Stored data
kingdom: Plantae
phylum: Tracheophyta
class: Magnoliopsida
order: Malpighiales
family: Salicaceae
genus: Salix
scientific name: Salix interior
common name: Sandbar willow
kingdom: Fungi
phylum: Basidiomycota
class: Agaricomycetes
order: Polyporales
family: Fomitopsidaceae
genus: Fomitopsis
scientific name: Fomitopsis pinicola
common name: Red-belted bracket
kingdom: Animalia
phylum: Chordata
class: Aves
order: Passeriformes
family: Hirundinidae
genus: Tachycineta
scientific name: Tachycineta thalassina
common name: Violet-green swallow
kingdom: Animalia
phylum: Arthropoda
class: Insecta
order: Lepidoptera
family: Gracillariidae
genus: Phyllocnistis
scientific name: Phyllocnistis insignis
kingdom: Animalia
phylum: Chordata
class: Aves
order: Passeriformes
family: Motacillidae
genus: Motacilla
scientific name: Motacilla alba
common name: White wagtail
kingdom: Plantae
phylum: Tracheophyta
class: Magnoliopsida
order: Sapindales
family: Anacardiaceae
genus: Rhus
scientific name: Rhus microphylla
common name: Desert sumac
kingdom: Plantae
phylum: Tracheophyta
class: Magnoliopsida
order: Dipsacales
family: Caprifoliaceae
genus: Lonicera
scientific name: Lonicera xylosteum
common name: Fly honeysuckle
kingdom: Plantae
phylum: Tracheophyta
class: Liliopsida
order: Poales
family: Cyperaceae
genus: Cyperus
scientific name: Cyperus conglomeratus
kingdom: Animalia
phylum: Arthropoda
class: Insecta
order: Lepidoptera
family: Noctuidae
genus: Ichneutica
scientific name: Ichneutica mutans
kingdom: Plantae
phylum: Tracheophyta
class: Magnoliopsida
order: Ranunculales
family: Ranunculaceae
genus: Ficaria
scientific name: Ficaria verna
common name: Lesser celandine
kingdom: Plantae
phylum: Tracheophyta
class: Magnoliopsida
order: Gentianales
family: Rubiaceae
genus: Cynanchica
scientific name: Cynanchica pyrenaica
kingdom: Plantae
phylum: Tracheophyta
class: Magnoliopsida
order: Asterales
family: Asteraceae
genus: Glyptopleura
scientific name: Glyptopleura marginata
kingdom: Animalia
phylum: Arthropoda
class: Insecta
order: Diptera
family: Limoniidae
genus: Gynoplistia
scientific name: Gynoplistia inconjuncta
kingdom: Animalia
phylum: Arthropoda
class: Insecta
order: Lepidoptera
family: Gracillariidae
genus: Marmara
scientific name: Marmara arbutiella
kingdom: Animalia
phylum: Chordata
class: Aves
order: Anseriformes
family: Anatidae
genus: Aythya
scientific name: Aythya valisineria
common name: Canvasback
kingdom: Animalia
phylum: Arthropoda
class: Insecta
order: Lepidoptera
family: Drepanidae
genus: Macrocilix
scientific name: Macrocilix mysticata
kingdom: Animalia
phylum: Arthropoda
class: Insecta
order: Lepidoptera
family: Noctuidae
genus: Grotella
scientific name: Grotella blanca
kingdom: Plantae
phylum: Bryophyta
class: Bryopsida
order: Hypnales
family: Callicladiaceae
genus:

Task directions –
Copy every line of the items above word for word, keeping them in the same order.

Exercise result –
kingdom: Plantae
phylum: Tracheophyta
class: Magnoliopsida
order: Malpighiales
family: Salicaceae
genus: Salix
scientific name: Salix interior
common name: Sandbar willow
kingdom: Fungi
phylum: Basidiomycota
class: Agaricomycetes
order: Polyporales
family: Fomitopsidaceae
genus: Fomitopsis
scientific name: Fomitopsis pinicola
common name: Red-belted bracket
kingdom: Animalia
phylum: Chordata
class: Aves
order: Passeriformes
family: Hirundinidae
genus: Tachycineta
scientific name: Tachycineta thalassina
common name: Violet-green swallow
kingdom: Animalia
phylum: Arthropoda
class: Insecta
order: Lepidoptera
family: Gracillariidae
genus: Phyllocnistis
scientific name: Phyllocnistis insignis
kingdom: Animalia
phylum: Chordata
class: Aves
order: Passeriformes
family: Motacillidae
genus: Motacilla
scientific name: Motacilla alba
common name: White wagtail
kingdom: Plantae
phylum: Tracheophyta
class: Magnoliopsida
order: Sapindales
family: Anacardiaceae
genus: Rhus
scientific name: Rhus microphylla
common name: Desert sumac
kingdom: Plantae
phylum: Tracheophyta
class: Magnoliopsida
order: Dipsacales
family: Caprifoliaceae
genus: Lonicera
scientific name: Lonicera xylosteum
common name: Fly honeysuckle
kingdom: Plantae
phylum: Tracheophyta
class: Liliopsida
order: Poales
family: Cyperaceae
genus: Cyperus
scientific name: Cyperus conglomeratus
kingdom: Animalia
phylum: Arthropoda
class: Insecta
order: Lepidoptera
family: Noctuidae
genus: Ichneutica
scientific name: Ichneutica mutans
kingdom: Plantae
phylum: Tracheophyta
class: Magnoliopsida
order: Ranunculales
family: Ranunculaceae
genus: Ficaria
scientific name: Ficaria verna
common name: Lesser celandine
kingdom: Plantae
phylum: Tracheophyta
class: Magnoliopsida
order: Gentianales
family: Rubiaceae
genus: Cynanchica
scientific name: Cynanchica pyrenaica
kingdom: Plantae
phylum: Tracheophyta
class: Magnoliopsida
order: Asterales
family: Asteraceae
genus: Glyptopleura
scientific name: Glyptopleura marginata
kingdom: Animalia
phylum: Arthropoda
class: Insecta
order: Diptera
family: Limoniidae
genus: Gynoplistia
scientific name: Gynoplistia inconjuncta
kingdom: Animalia
phylum: Arthropoda
class: Insecta
order: Lepidoptera
family: Gracillariidae
genus: Marmara
scientific name: Marmara arbutiella
kingdom: Animalia
phylum: Chordata
class: Aves
order: Anseriformes
family: Anatidae
genus: Aythya
scientific name: Aythya valisineria
common name: Canvasback
kingdom: Animalia
phylum: Arthropoda
class: Insecta
order: Lepidoptera
family: Drepanidae
genus: Macrocilix
scientific name: Macrocilix mysticata
kingdom: Animalia
phylum: Arthropoda
class: Insecta
order: Lepidoptera
family: Noctuidae
genus: Grotella
scientific name: Grotella blanca
kingdom: Plantae
phylum: Bryophyta
class: Bryopsida
order: Hypnales
family: Callicladiaceae
genus:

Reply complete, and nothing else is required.